Trecho:
>>>>

Entre as vítimas estavam integrantes de uma equipe ligada à Universidade de Gênova, incluindo a professora de ecologia Monica Montefalcone, a filha dela, Giorgia Sommacal, além da pesquisadora Muriel Oddenino e do biólogo marinho Federico Gualtieri. O quinto italiano morto foi identificado como Gianluca Benedetti, gerente de operações da embarcação e instrutor de mergulho.

As autoridades das Maldivas informaram que um dos corpos foi encontrado em uma caverna a cerca de 60 metros de profundidade e que os demais mergulhadores também estariam na mesma área.

Durante a operação de busca, o sargento Mohamed Mahdhee, integrante da equipe de resgate, passou mal enquanto mergulhava e acabou morrendo após ser levado em estado crítico ao hospital.

“Oito mergulhadores de resgate entraram na água hoje. Quando eles emergiram, perceberam que o Sr. Mahdhee não havia subido”, informou um porta-voz do governo das Maldivas à BBC.

Resposta das autoridades

As Forças Armadas do país classificaram a missão como uma operação de “altíssimo risco” e enviaram mergulhadores especializados para atuar na região.

O presidente das Maldivas, Mohamed Muizzu, viajou até o atol de Vaavu para acompanhar os trabalhos de busca e resgate.

<<<<

Enunciado da tarefa:
Devolva na íntegra, sem nenhuma alteração, o trecho acima sobre o acidente de mergulho nas Maldivas.

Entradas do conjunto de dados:
>>>>

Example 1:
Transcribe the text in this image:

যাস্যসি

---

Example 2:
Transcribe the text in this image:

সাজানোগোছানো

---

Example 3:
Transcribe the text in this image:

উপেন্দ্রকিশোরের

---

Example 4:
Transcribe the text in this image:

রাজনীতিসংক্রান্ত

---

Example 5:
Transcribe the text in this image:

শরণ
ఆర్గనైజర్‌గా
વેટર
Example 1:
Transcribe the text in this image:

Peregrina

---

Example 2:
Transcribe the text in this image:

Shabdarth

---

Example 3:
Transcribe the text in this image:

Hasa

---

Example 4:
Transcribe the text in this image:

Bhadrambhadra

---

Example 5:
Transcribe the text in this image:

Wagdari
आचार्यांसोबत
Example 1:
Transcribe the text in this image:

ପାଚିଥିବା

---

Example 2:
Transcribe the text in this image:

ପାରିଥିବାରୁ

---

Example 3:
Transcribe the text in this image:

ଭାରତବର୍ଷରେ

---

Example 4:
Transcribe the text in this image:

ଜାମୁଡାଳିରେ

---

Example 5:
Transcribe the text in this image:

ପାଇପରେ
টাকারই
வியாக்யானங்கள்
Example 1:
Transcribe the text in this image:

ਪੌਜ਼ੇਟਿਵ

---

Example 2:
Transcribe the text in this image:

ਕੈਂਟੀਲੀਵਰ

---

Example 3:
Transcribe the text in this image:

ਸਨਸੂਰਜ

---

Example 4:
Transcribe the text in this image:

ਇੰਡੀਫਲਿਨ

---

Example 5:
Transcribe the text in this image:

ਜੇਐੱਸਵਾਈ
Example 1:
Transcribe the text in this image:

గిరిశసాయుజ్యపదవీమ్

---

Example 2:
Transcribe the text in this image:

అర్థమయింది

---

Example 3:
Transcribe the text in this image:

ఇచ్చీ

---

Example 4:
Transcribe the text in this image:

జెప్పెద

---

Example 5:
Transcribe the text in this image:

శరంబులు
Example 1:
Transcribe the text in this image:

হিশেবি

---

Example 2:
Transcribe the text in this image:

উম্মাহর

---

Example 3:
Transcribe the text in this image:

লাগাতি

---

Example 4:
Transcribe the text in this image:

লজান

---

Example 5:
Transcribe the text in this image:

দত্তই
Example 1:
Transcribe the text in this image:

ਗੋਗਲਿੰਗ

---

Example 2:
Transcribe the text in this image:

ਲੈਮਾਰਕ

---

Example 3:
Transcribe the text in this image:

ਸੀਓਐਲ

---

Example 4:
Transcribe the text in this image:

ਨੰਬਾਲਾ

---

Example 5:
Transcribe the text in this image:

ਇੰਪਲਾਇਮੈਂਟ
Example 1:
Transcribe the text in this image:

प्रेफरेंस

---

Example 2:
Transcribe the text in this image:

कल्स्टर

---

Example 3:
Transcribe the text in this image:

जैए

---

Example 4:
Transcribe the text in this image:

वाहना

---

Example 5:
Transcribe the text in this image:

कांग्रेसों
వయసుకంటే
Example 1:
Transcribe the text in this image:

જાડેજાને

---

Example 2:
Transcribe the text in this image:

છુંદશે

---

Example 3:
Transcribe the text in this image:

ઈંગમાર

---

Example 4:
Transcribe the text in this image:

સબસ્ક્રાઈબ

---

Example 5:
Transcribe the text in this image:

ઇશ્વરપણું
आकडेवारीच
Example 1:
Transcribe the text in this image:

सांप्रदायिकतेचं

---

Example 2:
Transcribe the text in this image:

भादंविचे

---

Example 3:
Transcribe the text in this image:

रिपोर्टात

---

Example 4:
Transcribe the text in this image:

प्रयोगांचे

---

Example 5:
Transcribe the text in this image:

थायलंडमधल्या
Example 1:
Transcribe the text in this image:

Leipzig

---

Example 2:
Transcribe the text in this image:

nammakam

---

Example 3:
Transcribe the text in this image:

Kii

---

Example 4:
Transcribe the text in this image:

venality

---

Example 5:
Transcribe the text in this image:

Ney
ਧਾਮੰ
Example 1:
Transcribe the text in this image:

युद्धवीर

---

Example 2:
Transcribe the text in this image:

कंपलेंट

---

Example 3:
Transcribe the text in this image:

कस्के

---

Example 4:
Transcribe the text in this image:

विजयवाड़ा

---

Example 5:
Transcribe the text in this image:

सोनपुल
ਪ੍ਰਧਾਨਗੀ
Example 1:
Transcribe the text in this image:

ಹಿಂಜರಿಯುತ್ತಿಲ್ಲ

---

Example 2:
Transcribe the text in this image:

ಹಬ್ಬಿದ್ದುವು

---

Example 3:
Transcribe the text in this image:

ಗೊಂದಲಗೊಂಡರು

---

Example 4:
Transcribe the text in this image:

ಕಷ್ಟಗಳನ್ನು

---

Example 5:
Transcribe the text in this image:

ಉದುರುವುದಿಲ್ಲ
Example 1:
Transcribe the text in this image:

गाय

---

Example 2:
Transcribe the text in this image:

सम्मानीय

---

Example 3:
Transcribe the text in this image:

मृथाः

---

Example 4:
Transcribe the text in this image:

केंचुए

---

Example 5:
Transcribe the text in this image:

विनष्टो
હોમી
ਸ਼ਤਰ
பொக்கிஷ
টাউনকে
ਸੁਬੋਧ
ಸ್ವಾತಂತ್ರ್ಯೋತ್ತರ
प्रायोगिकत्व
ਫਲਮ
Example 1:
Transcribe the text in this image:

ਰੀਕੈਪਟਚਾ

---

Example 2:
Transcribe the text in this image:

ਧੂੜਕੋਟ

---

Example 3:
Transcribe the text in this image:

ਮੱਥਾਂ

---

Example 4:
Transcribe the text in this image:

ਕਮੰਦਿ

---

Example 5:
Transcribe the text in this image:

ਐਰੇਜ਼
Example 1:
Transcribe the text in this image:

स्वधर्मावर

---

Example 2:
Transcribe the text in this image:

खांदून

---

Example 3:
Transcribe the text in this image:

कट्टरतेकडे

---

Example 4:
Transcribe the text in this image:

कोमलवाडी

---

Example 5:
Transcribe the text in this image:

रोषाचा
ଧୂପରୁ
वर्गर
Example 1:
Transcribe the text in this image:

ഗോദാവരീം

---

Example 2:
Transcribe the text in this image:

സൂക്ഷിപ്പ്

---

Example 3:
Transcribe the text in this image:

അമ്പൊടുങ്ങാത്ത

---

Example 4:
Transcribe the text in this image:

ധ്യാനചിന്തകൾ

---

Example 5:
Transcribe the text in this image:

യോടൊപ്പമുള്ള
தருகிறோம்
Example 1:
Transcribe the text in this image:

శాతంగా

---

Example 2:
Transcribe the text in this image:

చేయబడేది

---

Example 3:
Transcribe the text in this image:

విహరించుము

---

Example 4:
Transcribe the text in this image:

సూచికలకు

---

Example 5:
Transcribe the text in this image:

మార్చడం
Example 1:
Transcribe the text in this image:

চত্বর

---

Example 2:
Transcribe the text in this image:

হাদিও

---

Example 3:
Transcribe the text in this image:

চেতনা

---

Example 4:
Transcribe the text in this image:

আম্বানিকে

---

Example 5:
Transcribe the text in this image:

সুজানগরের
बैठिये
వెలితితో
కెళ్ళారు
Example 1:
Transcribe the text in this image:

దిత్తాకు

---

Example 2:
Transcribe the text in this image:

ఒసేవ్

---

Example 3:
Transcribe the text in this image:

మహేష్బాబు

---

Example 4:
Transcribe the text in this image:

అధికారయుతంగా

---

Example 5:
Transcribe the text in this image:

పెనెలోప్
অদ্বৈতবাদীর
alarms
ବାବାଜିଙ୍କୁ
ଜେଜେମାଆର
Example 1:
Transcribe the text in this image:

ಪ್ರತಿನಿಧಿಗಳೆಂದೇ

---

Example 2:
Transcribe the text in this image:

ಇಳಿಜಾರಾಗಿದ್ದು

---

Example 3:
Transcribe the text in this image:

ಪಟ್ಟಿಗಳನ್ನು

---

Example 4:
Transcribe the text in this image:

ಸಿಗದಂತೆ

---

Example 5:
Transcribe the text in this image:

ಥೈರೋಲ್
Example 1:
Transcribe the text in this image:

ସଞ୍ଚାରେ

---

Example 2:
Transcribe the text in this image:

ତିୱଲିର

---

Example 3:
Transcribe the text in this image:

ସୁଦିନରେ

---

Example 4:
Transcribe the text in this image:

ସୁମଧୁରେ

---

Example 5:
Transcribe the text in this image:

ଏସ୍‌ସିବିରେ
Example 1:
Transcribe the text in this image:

<<<<

Resposta escrita:
Entre as vítimas estavam integrantes de uma equipe ligada à Universidade de Gênova, incluindo a professora de ecologia Monica Montefalcone, a filha dela, Giorgia Sommacal, além da pesquisadora Muriel Oddenino e do biólogo marinho Federico Gualtieri. O quinto italiano morto foi identificado como Gianluca Benedetti, gerente de operações da embarcação e instrutor de mergulho.

As autoridades das Maldivas informaram que um dos corpos foi encontrado em uma caverna a cerca de 60 metros de profundidade e que os demais mergulhadores também estariam na mesma área.

Durante a operação de busca, o sargento Mohamed Mahdhee, integrante da equipe de resgate, passou mal enquanto mergulhava e acabou morrendo após ser levado em estado crítico ao hospital.

“Oito mergulhadores de resgate entraram na água hoje. Quando eles emergiram, perceberam que o Sr. Mahdhee não havia subido”, informou um porta-voz do governo das Maldivas à BBC.

Resposta das autoridades

As Forças Armadas do país classificaram a missão como uma operação de “altíssimo risco” e enviaram mergulhadores especializados para atuar na região.

O presidente das Maldivas, Mohamed Muizzu, viajou até o atol de Vaavu para acompanhar os trabalhos de busca e resgate.